More importantly, the company was saddled with about $220 million in long-term debt last year and has struggled under similar burdens in recent years.

The Las Vegas casino produced about $24 million in cash flow last year on revenue of $139.2 million, yielding a cash flow margin of about 17.2 percent.

It's a respectable return but lower than bigger competitors. And given the company's interest payments of $26.8 million on debt last year, it hasn't been enough to turn a profit.

Cash flow -- defined as earnings before interest, taxes, depreciation and amortization -- is a key indicator of casino performance.

Riviera Holdings is among the most highly leveraged of the major casino companies, a function of the relative risk in owning only two casino properties that aren't as profitable as their flashier counterparts, analysts say.

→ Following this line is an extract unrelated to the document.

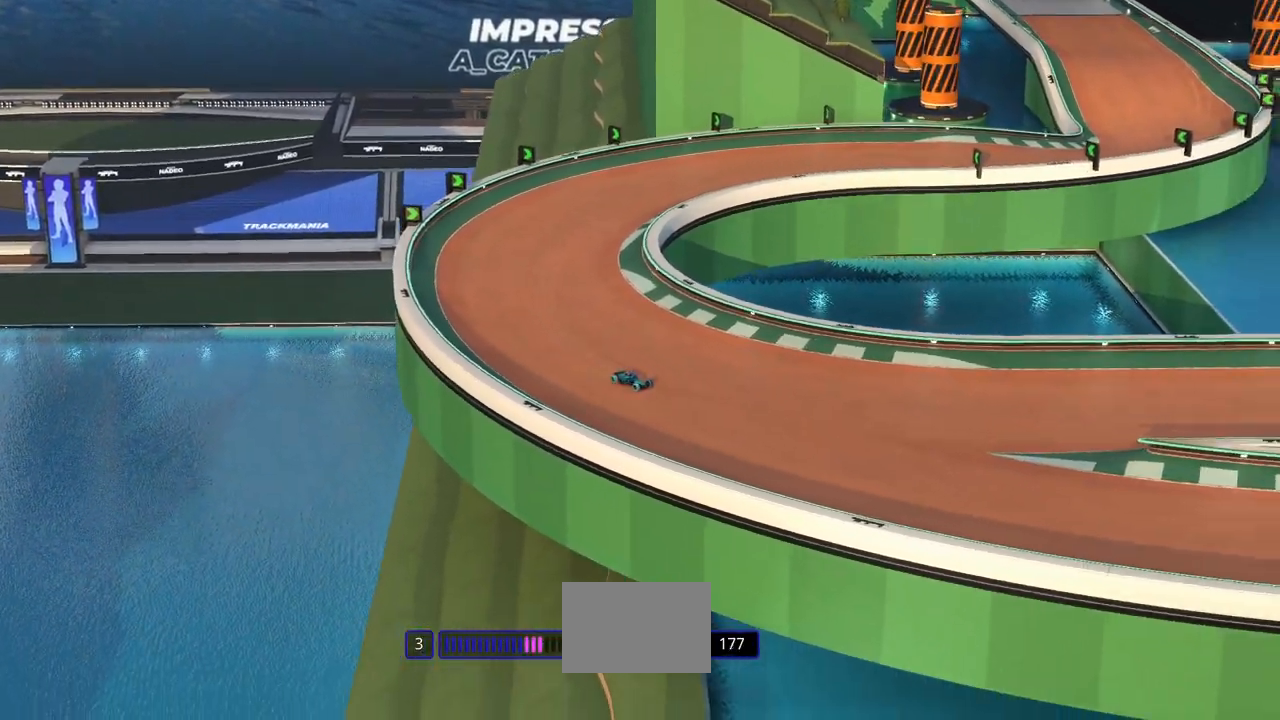
{"keys": ["up"], "events": [[433, "left", "up"]]}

In addition to the Riviera in Las Vegas, the company owns a second Riviera casino in Black Hawk, Colo., and has a stake in the company that owns the Four Queens casino hotel in downtown Las Vegas.

The company's debt load is at least six times what both Riviera properties produce in cash flow each year, analysts say. Better-capitalized companies on the Strip have debt levels that are about three to four times cash flows, they say.

Like many other casino companies, Riviera completed junk bond refinancing last June to take advantage of low interest rates. The company offered $215 million in bonds priced at around 11 percent to refinance offerings priced from 10 percent to 13 percent.

Bond rating agency Standard & Poor's placed a B+ rating on the debt offering and reiterated a "negative" outlook on the company. The rating is considered in the mid-level range for junk bonds, notes considered below "investment grade" because of their relative risk to investors.

"Ratings could be lowered if the company's overall financial profile does not strengthen, as expected, from current levels to provide a cushion to fund possible investment opportunities," S&P credit analyst Michael Scerbo had said.

Boccardi's offer could be a boon for stockholders, some analysts say.

His $8.50 per share bid compares to the company's pre-bid price of $3.95 per share. Riveria stock charged up $1.56 Thursday after news of the offer.

The bonds present a major sticking point, however, they say.

Should Riviera change ownership, bondholders would have the right to sell their bonds for 1 percent above their face value. The company's bonds now trade below their issue price, at around 85 cents to the dollar.

Boccardi aims to finance the purchase with backing from a Groupe Partouche, a publicly traded casino operator based in Paris and one of France's three largest gaming empires. He intends to capitalize the company with more cash, which he hopes would raise the company's bond ratings and convince bondholders to waive the change of control provision.

"If the Riviera doesn't listen to the offer, they're probably not doing their shareholders any good," said one analyst who requested anonymity. "If they get the deal done it would be a huge coup for investors."

Others say the offer may be too risky.

"I don't see why anyone would buy at these (debt) levels," said one analyst who requested anonymity.

"In a weak economy I want to be able to pick off an old property on the cheap," the analyst said. "I don't think this is cheap. This could be the right time at the wrong price."

Las Vegas casino developer Mark Advent, who also bid on the Desert Inn against Wynn, said he passed on the Riviera five years ago.

"The best approach with the Riviera would be to tear it down and start over," he said. "As new properties come on line, the older properties suffer the hardest."

Boccardi said he lacks MGM MIRAGE's resources and Wynn's track record to go that route. But he is willing to prove that the Las Vegas resort can make more money than it does today.

"Management is already doing a terrific job," he said. "But they're not doing a job, in my humble opinion, with a vision. They're not really focusing on their potential in Las Vegas."